Exports may see some stress in the near future; domestic recovery on track

* BHFC’s 1QFY23 earnings were a beat on all fronts, led by strong traction in the Auto business and benign RM costs aiding margin. While its core business is seeing a sharp cyclical recovery, the management’s initiatives to diversify into aluminum, light-weighting, and EV components have started to fructify. FY23 will see the first full-year contribution from its recently acquired businesses

* We have upgraded our numbers for the standalone entity, which will offset the negative impact of the US aluminum forging business that is ramping up. We have maintained our FY23/FY24 EPS estimate. We are yet to build in any contribution from Sanghvi Forgings, and JS Auto. We maintain our Buy rating with a TP of INR870 (24x Sep’24E EPS).

 

Auto business above our estimate, while non-Auto was in line

* Standalone revenue/EBITDA/adjusted PAT grew 28%/18%/15% YoY to INR17.6b/INR4.6b/INR2.46b in 1QFY23.

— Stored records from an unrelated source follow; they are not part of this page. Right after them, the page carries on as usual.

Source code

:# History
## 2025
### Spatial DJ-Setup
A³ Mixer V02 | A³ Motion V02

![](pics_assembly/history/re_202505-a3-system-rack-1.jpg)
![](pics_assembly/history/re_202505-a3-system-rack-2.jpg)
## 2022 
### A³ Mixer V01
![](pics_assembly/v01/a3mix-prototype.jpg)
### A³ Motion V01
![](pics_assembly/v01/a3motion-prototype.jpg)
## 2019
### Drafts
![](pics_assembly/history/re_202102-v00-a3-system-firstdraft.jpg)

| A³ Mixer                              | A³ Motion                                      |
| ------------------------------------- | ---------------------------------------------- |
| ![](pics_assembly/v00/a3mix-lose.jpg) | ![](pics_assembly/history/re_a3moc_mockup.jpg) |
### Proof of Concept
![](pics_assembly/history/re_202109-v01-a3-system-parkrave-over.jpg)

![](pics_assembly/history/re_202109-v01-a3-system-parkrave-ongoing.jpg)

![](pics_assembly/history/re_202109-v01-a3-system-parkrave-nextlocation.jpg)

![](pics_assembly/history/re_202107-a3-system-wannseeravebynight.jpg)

* Tonnage grew 8% YoY (flat QoQ) to 57.9k tonne. Net realizations grew 18.5% YoY and 4% QoQ to ~INR303.8k (est. INR286k), led by RM cost pass through and mix.

* The Auto/non-Auto business grew 20%/42% YoY. In the non-Auto segment, exports/domestic sales grew 31%/59% YoY. Domestic Auto sales/exports grew 67%/6% YoY.

* Gross margin eroded by 3.3pp YoY and 2pp QoQ to 58.7% (est. 56.5%), as there was some impact of an increase in inventory. There was no reduction in RM prices in 1QFY23.

* EBITDA margin declined by 2.4pp YoY to 26.1% (est. 24.9%) due to lower gross margin, but the same was partly offset by lower staff costs. EBITDA/tonne improved by 9% YoY to INR79.4k.

* A further forex loss led to a decline in adjusted PAT to INR2.46b (est. INR2.3b), up 15% YoY.

* EBITDA margin in its overseas manufacturing subsidiaries stood at 4.7% (v/s 8.2% in 4QFY22), due to the commencement of operations in its US aluminum forging business, which is slowly ramping up. Without this impact, EBITDA margin stood at 7.7%

 

Highlights from the management interaction

US Class 8 volumes are pegged ~300k units in CY22 v/s ~270k units in CY21. Class 7-8 orders from OEMs are secured till CY23-end and the rate of cancellation is not high. The same is also true for PVs.

EU: There is a reasonably strong demand for CVs in the EU. It operates in the Premium PVs segment, which is performing well. The weakness in the EU is due you several factors, including inflation and geopolitical issues.